I’m not saying that you should not have job responsibilities and well defined working relationships between company employees and associates. To the contrary, these are important. What I am saying is that it is time to adopt a new paradigm that will work during the coming decade and beyond — one that recognizes the employee’s need for a sense of accomplishment and self worth.

Thus, I have included a metaphorical chart (bottom right) that depicts a wheel with a hub, spokes and an outer rim. This organizational chart represents a company structure that empowers employees in a way that could never be illustrated by the hierarchal chart on the right.

The Hub
The diagram on the bottom is a hub that represents the management of the company and is where the business decisions will be made that guide the company in meeting goals and objectives. There are no “lines of responsibility” because the management team exists to support each other and the rest of the company. Also, there are no hierarchal diagrams as everyone is part of the same team, albeit under the guidance of management.

This management team (M in the hub) must communicate its goals and objectives and provide others with the needed resources and support. Employees, too, must be empowered to think for themselves and contribute to a continuous improvement approach to doing their jobs.


 
The paradigm of hierarchical management and the typical organizational chart are becoming obsolete. They are being replaced by the new paradigm of management at the hub of empowered employees.


The Spokes
The spokes of this chart represent the communication lines from management to any member of any team, operating unit or individual. A strong wheel and a strong company must maintain all spokes. If any ever fails, the organization will be weakened.

It is noteworthy that each spoke extends not from a single person, but from the ring of the management team. There are no sacred cows or turf to protect when it comes to who has access to whom, because everyone has access to every employee of the company. This is how teams are built and maintained. This is how companies are successfully transformed and all kinds of waste are reduced.

Each spoke in the chart terminates at a department, team or individual, depicting that indeed everyone has a connection to the core management of the company.


Legislation that can impact your company
It is important to structure your company so that the way you achieve results energizes your employees or associates and confirms that they are part of a great team and are highly valued for their contributions to your company’s success.

There are two forms of legislation that I believe will have a dramatic impact on your company.

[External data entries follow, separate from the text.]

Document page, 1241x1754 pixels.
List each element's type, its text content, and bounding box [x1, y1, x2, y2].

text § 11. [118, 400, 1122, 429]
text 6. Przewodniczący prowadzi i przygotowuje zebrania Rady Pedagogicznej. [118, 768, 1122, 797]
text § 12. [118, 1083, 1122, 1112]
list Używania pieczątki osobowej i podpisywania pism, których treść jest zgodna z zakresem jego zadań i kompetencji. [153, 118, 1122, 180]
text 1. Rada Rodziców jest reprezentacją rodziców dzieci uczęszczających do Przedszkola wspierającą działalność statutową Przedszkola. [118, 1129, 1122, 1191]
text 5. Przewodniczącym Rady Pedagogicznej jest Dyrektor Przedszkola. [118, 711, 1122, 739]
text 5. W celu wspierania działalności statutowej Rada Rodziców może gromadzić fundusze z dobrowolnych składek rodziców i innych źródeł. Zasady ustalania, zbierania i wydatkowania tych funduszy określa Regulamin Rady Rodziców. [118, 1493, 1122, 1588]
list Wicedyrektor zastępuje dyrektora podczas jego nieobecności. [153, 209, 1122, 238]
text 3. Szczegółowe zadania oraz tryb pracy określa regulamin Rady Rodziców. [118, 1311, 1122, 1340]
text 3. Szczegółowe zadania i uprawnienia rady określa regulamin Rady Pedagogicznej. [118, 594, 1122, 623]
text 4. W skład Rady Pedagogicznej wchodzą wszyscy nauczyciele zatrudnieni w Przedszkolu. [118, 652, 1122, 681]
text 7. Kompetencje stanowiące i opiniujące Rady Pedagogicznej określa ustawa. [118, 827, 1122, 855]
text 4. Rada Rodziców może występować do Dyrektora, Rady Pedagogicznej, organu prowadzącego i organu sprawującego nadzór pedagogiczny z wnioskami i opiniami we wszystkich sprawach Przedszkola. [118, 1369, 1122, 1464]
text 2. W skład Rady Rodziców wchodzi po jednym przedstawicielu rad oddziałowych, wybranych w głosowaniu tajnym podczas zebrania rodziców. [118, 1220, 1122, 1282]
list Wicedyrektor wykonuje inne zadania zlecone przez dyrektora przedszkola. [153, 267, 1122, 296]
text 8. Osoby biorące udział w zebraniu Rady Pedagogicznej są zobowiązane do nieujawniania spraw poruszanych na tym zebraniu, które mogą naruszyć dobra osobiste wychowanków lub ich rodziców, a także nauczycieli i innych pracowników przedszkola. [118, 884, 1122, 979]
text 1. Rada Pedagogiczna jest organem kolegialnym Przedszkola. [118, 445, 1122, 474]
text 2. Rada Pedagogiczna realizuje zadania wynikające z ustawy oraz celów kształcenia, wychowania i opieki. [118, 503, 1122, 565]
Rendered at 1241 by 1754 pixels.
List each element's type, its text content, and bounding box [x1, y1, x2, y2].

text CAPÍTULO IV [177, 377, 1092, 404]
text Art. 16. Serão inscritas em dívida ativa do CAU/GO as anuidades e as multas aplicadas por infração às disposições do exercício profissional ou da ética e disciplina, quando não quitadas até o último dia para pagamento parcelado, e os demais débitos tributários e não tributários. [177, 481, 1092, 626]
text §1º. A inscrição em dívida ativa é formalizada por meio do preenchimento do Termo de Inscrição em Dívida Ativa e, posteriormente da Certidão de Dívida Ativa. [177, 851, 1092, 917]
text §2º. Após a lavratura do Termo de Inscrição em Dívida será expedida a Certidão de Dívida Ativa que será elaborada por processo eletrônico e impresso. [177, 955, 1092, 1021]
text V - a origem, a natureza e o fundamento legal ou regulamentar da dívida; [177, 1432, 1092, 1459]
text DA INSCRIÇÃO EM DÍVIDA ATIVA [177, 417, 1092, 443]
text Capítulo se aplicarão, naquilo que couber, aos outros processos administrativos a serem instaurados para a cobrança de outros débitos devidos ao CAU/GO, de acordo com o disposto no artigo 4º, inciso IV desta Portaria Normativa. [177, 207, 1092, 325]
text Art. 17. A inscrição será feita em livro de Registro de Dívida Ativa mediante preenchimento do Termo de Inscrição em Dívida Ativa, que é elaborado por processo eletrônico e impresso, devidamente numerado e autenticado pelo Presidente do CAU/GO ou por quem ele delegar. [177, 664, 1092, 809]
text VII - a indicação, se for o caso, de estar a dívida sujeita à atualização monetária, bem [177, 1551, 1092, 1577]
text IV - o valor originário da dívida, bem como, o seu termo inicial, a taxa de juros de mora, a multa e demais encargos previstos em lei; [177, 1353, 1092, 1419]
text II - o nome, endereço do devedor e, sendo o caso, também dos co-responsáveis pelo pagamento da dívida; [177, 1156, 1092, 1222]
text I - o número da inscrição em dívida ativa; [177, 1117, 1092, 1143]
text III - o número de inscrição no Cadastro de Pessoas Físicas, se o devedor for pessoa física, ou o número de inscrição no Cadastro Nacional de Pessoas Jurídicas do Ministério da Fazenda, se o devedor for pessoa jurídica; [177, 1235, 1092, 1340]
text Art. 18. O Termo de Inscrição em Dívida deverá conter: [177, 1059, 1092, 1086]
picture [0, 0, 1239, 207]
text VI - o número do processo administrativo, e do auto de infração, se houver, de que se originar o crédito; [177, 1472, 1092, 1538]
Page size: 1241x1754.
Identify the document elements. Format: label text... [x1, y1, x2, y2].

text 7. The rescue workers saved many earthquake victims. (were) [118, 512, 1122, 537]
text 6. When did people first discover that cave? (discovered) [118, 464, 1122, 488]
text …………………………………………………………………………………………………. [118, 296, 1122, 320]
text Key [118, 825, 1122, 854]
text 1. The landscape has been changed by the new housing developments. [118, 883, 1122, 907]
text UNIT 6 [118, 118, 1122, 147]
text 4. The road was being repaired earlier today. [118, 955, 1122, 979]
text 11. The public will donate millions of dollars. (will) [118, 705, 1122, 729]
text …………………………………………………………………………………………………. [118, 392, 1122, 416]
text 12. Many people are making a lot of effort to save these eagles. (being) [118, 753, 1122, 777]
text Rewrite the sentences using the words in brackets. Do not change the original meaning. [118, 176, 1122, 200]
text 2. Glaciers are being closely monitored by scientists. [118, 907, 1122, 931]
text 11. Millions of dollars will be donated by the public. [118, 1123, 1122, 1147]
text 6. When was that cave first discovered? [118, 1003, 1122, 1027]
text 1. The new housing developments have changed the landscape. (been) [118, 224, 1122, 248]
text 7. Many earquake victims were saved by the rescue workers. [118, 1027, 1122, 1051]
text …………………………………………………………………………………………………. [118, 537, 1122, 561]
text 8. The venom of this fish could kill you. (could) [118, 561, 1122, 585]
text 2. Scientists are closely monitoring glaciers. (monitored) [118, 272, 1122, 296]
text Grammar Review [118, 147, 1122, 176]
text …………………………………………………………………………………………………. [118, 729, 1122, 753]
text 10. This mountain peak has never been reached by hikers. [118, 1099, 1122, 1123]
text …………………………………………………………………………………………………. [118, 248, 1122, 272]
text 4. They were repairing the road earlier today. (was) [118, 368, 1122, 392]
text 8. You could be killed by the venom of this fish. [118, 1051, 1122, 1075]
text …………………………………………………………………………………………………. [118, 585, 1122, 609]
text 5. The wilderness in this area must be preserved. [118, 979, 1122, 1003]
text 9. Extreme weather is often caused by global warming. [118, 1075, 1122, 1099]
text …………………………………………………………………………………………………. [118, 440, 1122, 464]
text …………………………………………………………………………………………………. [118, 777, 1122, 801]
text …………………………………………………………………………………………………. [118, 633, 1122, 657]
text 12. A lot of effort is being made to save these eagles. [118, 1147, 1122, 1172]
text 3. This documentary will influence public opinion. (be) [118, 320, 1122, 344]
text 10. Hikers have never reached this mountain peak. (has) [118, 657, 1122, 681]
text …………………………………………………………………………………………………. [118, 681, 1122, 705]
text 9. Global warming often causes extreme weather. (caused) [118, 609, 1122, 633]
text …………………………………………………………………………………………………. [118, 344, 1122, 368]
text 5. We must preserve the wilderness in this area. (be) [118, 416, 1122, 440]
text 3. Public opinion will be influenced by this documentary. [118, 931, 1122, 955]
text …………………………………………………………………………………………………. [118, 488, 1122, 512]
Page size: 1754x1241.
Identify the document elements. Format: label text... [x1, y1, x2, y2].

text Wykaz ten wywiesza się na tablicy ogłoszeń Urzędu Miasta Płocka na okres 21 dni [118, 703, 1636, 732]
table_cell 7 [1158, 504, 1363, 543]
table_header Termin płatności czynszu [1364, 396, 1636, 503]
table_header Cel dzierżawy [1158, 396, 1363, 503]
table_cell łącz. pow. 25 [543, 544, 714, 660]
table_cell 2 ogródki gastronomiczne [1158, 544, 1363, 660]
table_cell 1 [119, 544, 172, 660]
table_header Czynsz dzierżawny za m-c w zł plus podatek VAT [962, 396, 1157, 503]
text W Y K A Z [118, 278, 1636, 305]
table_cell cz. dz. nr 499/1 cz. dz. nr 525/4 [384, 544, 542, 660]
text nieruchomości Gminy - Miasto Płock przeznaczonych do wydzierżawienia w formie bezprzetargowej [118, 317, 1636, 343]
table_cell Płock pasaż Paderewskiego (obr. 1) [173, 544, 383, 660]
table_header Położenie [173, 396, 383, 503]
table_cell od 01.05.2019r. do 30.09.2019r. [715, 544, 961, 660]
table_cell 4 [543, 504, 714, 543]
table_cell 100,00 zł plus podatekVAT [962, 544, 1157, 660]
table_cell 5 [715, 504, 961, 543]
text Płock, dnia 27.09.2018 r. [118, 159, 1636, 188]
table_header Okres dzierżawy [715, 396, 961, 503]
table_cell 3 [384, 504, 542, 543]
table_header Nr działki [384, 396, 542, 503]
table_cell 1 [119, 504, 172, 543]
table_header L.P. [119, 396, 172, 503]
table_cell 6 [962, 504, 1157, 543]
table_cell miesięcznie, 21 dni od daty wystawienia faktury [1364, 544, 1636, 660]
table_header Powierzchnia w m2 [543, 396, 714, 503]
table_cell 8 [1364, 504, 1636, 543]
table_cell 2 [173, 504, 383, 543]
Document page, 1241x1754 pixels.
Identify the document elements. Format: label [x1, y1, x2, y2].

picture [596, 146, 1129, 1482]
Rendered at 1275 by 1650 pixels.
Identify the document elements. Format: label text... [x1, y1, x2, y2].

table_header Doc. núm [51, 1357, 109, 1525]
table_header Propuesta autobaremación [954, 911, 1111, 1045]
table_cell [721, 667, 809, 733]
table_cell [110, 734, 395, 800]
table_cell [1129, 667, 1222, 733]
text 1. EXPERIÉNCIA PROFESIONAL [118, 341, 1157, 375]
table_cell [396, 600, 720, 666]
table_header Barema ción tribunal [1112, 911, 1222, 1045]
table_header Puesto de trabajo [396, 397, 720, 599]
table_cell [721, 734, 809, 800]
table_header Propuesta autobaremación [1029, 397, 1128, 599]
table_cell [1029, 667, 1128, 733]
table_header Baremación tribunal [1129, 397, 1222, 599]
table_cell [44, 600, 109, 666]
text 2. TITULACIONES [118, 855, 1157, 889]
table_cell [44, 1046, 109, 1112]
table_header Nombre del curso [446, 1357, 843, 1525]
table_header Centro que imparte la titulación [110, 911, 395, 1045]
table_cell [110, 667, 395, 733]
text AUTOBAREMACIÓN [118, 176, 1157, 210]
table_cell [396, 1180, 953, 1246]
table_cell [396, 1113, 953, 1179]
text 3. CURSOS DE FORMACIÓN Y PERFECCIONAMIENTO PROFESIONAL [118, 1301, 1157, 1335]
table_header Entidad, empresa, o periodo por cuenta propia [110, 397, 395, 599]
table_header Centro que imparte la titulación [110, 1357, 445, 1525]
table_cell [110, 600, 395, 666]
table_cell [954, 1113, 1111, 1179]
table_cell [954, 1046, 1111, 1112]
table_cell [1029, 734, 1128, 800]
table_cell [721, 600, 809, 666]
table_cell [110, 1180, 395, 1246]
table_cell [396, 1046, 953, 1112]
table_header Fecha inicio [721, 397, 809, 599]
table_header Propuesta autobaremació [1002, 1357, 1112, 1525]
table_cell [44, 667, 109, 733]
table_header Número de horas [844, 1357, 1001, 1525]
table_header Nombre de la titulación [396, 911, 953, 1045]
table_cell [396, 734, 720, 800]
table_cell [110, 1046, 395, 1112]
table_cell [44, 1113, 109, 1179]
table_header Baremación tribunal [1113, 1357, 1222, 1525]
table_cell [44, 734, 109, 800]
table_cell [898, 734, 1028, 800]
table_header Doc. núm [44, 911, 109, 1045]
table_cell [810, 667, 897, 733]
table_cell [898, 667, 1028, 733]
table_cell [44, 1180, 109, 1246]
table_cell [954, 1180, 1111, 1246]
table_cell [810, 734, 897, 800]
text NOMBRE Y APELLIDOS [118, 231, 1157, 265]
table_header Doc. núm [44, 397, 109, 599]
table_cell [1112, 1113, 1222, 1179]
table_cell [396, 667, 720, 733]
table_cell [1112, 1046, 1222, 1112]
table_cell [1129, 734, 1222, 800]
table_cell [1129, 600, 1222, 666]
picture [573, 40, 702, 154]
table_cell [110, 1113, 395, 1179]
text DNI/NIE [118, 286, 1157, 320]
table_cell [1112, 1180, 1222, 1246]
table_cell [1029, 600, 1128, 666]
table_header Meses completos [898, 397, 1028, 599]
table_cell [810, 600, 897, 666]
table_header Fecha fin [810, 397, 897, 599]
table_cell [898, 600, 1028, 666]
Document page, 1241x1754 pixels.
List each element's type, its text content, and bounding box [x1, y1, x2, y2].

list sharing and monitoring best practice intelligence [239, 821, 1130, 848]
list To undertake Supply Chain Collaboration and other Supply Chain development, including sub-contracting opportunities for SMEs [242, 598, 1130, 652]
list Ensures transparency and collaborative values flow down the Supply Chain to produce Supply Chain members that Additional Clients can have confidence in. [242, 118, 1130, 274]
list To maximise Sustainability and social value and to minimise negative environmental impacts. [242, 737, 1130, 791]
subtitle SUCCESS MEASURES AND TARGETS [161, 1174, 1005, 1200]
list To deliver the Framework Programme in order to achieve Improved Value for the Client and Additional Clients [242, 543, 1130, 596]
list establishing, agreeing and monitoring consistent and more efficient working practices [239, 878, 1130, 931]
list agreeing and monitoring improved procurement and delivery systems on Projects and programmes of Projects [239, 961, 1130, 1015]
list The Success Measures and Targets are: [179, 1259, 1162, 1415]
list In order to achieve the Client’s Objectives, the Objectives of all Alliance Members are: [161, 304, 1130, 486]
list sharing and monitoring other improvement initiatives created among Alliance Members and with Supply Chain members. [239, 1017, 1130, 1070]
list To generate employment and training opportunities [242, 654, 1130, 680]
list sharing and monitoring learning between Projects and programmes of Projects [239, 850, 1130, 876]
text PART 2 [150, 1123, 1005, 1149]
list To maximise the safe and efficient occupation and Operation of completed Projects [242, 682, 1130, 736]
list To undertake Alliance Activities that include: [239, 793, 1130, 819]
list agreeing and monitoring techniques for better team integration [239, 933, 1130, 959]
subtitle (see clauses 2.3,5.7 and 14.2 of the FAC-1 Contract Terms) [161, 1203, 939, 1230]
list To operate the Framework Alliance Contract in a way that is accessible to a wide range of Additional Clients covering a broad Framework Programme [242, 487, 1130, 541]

The first is the “Card Check Act,” or “Employee Free Choice Act,” which is again before Congress, which in my mind, opens the doors for unions. (See May 2009 Management Matters.)

Now also under discussion is the “Re-Empowerment of Skilled and Professional Employees and Construction Tradeworkers (RESPECT) Act.” In my opinion, if enacted this bill would redefine and severely limit which workers the existing National Labor Relations Act classifies as supervisors.

For more on my views of these legislative acts, and their impact on industry, read my blog at WoodworkingNetwork.com


The Outer Rim

The outer rim represents the place where the rubber meets the road and is connected to the management hub by the communication spokes.  Multiple boxes are positioned on the rim representing the teams of people and individuals who are doing the work to meet customers’ demands. There is no hierarchy on the rim as it is an unending circle that serves to hold the wheel together.   

The chart rim is connecting all of these operating units such as teams, departments, lines, etc. and represents the communications links between all of the operating units. There is no difference in their level of importance or worth to the company as they all enjoy equal standing and mutual respect. The company must utilize these communications channels so the entire company is on the same page and working as an effective team.

It becomes imperative for you to resolve to have a paradigm shift for the New Year and scrap the old organizational chart. Your company’s success and future may depend on it.

That said, have a happy and successful new year!